*Task directions:*
Could you reproduce every entry as it stands, leaving the pictures behind?

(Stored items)
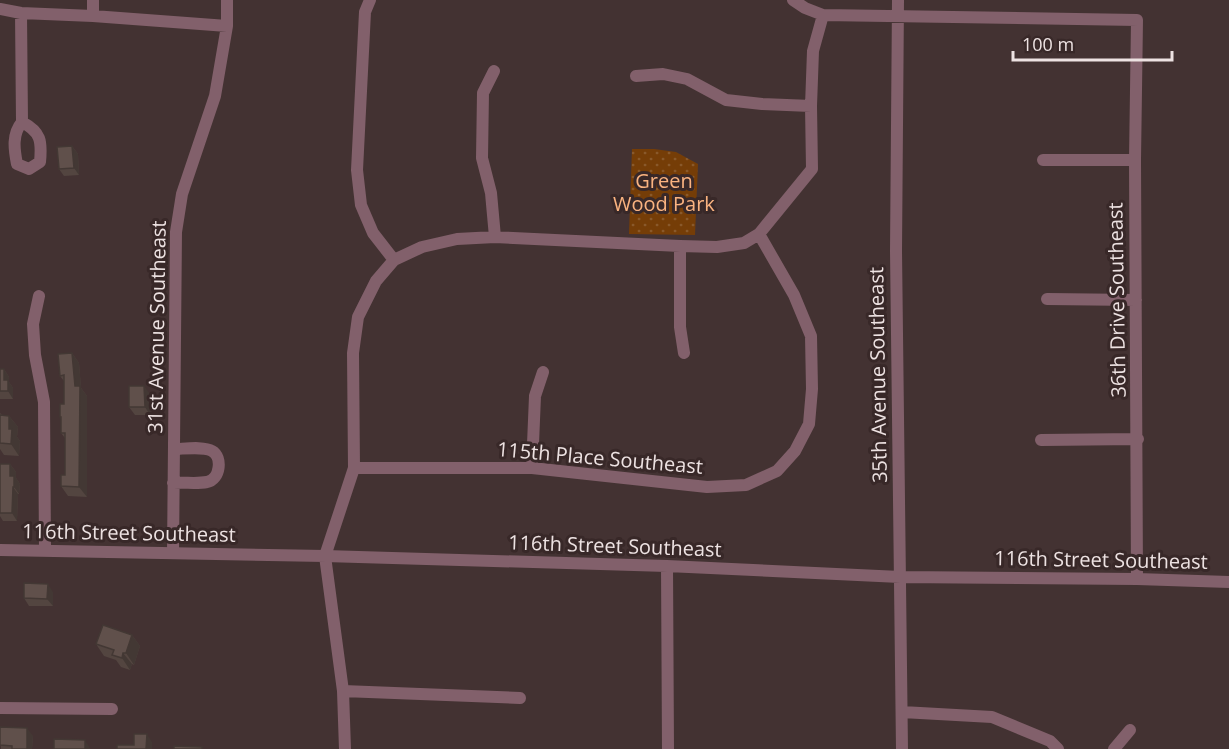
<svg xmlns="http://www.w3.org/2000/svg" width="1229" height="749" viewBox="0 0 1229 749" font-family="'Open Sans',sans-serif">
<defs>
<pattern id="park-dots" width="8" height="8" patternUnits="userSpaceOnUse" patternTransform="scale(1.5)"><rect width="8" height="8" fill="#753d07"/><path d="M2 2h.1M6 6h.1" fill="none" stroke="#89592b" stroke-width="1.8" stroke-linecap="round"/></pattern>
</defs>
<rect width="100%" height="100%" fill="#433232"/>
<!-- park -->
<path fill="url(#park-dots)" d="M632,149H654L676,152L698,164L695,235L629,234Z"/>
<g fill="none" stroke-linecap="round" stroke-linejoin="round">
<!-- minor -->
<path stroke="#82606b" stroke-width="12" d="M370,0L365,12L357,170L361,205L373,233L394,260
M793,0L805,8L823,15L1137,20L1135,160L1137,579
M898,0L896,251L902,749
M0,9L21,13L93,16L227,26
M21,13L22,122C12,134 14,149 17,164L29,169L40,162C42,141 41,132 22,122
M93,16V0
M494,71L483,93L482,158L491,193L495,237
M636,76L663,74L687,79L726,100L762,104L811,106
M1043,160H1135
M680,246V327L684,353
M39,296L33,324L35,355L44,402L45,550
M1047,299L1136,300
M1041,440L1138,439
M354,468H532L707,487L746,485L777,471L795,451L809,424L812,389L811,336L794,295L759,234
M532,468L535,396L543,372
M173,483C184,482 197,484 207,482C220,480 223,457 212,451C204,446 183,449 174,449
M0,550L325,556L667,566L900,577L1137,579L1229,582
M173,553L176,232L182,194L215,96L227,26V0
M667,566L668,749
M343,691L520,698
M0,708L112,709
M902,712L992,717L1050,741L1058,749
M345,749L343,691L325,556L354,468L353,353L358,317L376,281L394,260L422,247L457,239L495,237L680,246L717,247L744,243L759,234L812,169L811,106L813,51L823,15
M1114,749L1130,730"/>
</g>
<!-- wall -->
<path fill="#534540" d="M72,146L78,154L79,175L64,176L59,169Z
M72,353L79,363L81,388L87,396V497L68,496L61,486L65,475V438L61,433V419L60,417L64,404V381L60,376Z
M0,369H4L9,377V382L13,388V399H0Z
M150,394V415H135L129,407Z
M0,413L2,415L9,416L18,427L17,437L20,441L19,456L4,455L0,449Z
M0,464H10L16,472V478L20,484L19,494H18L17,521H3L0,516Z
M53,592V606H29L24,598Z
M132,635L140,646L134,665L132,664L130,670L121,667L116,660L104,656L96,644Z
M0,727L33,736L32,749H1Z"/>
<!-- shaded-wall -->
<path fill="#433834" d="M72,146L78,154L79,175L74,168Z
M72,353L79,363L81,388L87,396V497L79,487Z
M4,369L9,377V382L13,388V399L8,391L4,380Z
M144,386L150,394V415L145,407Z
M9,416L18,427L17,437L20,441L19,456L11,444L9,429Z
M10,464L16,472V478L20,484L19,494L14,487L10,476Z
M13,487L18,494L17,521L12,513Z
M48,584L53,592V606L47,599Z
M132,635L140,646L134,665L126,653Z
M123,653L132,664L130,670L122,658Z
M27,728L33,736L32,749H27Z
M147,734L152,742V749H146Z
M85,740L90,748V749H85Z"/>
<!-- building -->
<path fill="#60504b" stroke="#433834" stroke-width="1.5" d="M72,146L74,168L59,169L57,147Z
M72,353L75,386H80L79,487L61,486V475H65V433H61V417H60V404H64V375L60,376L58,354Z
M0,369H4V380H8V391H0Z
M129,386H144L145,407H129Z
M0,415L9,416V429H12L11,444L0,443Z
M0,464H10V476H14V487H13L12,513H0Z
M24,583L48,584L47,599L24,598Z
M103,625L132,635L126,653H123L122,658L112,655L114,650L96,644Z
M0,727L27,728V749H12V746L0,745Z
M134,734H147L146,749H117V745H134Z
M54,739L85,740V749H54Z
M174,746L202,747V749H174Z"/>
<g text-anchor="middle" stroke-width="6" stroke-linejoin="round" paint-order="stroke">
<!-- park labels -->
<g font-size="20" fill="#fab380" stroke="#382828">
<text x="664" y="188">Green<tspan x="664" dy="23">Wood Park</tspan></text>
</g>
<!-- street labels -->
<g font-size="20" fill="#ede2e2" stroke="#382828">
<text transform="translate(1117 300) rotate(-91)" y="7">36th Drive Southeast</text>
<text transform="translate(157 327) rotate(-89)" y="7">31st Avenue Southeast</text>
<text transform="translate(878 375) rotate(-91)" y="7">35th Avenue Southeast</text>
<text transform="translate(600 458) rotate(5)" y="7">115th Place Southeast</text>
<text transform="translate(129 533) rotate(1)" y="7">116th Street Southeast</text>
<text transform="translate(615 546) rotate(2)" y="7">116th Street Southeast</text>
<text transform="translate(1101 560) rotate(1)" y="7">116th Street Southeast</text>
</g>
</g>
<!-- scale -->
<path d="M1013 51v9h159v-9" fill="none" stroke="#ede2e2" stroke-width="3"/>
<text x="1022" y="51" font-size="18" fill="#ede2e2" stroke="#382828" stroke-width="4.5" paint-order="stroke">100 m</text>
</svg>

*Response below:*
<svg xmlns="http://www.w3.org/2000/svg" width="1229" height="749" viewBox="0 0 1229 749" font-family="'Open Sans',sans-serif">
<defs>
<pattern id="park-dots" width="8" height="8" patternUnits="userSpaceOnUse" patternTransform="scale(1.5)"><rect width="8" height="8" fill="#753d07"/><path d="M2 2h.1M6 6h.1" fill="none" stroke="#89592b" stroke-width="1.8" stroke-linecap="round"/></pattern>
</defs>
<rect width="100%" height="100%" fill="#433232"/>
<!-- park -->
<path fill="url(#park-dots)" d="M632,149H654L676,152L698,164L695,235L629,234Z"/>
<g fill="none" stroke-linecap="round" stroke-linejoin="round">
<!-- minor -->
<path stroke="#82606b" stroke-width="12" d="M370,0L365,12L357,170L361,205L373,233L394,260
M793,0L805,8L823,15L1137,20L1135,160L1137,579
M898,0L896,251L902,749
M0,9L21,13L93,16L227,26
M21,13L22,122C12,134 14,149 17,164L29,169L40,162C42,141 41,132 22,122
M93,16V0
M494,71L483,93L482,158L491,193L495,237
M636,76L663,74L687,79L726,100L762,104L811,106
M1043,160H1135
M680,246V327L684,353
M39,296L33,324L35,355L44,402L45,550
M1047,299L1136,300
M1041,440L1138,439
M354,468H532L707,487L746,485L777,471L795,451L809,424L812,389L811,336L794,295L759,234
M532,468L535,396L543,372
M173,483C184,482 197,484 207,482C220,480 223,457 212,451C204,446 183,449 174,449
M0,550L325,556L667,566L900,577L1137,579L1229,582
M173,553L176,232L182,194L215,96L227,26V0
M667,566L668,749
M343,691L520,698
M0,708L112,709
M902,712L992,717L1050,741L1058,749
M345,749L343,691L325,556L354,468L353,353L358,317L376,281L394,260L422,247L457,239L495,237L680,246L717,247L744,243L759,234L812,169L811,106L813,51L823,15
M1114,749L1130,730"/>
</g>
<!-- wall -->
<path fill="#534540" d="M72,146L78,154L79,175L64,176L59,169Z
M72,353L79,363L81,388L87,396V497L68,496L61,486L65,475V438L61,433V419L60,417L64,404V381L60,376Z
M0,369H4L9,377V382L13,388V399H0Z
M150,394V415H135L129,407Z
M0,413L2,415L9,416L18,427L17,437L20,441L19,456L4,455L0,449Z
M0,464H10L16,472V478L20,484L19,494H18L17,521H3L0,516Z
M53,592V606H29L24,598Z
M132,635L140,646L134,665L132,664L130,670L121,667L116,660L104,656L96,644Z
M0,727L33,736L32,749H1Z"/>
<!-- shaded-wall -->
<path fill="#433834" d="M72,146L78,154L79,175L74,168Z
M72,353L79,363L81,388L87,396V497L79,487Z
M4,369L9,377V382L13,388V399L8,391L4,380Z
M144,386L150,394V415L145,407Z
M9,416L18,427L17,437L20,441L19,456L11,444L9,429Z
M10,464L16,472V478L20,484L19,494L14,487L10,476Z
M13,487L18,494L17,521L12,513Z
M48,584L53,592V606L47,599Z
M132,635L140,646L134,665L126,653Z
M123,653L132,664L130,670L122,658Z
M27,728L33,736L32,749H27Z
M147,734L152,742V749H146Z
M85,740L90,748V749H85Z"/>
<!-- building -->
<path fill="#60504b" stroke="#433834" stroke-width="1.5" d="M72,146L74,168L59,169L57,147Z
M72,353L75,386H80L79,487L61,486V475H65V433H61V417H60V404H64V375L60,376L58,354Z
M0,369H4V380H8V391H0Z
M129,386H144L145,407H129Z
M0,415L9,416V429H12L11,444L0,443Z
M0,464H10V476H14V487H13L12,513H0Z
M24,583L48,584L47,599L24,598Z
M103,625L132,635L126,653H123L122,658L112,655L114,650L96,644Z
M0,727L27,728V749H12V746L0,745Z
M134,734H147L146,749H117V745H134Z
M54,739L85,740V749H54Z
M174,746L202,747V749H174Z"/>
<g text-anchor="middle" stroke-width="6" stroke-linejoin="round" paint-order="stroke">
<!-- park labels -->
<g font-size="20" fill="#fab380" stroke="#382828">
<text x="664" y="188">Green<tspan x="664" dy="23">Wood Park</tspan></text>
</g>
<!-- street labels -->
<g font-size="20" fill="#ede2e2" stroke="#382828">
<text transform="translate(1117 300) rotate(-91)" y="7">36th Drive Southeast</text>
<text transform="translate(157 327) rotate(-89)" y="7">31st Avenue Southeast</text>
<text transform="translate(878 375) rotate(-91)" y="7">35th Avenue Southeast</text>
<text transform="translate(600 458) rotate(5)" y="7">115th Place Southeast</text>
<text transform="translate(129 533) rotate(1)" y="7">116th Street Southeast</text>
<text transform="translate(615 546) rotate(2)" y="7">116th Street Southeast</text>
<text transform="translate(1101 560) rotate(1)" y="7">116th Street Southeast</text>
</g>
</g>
<!-- scale -->
<path d="M1013 51v9h159v-9" fill="none" stroke="#ede2e2" stroke-width="3"/>
<text x="1022" y="51" font-size="18" fill="#ede2e2" stroke="#382828" stroke-width="4.5" paint-order="stroke">100 m</text>
</svg>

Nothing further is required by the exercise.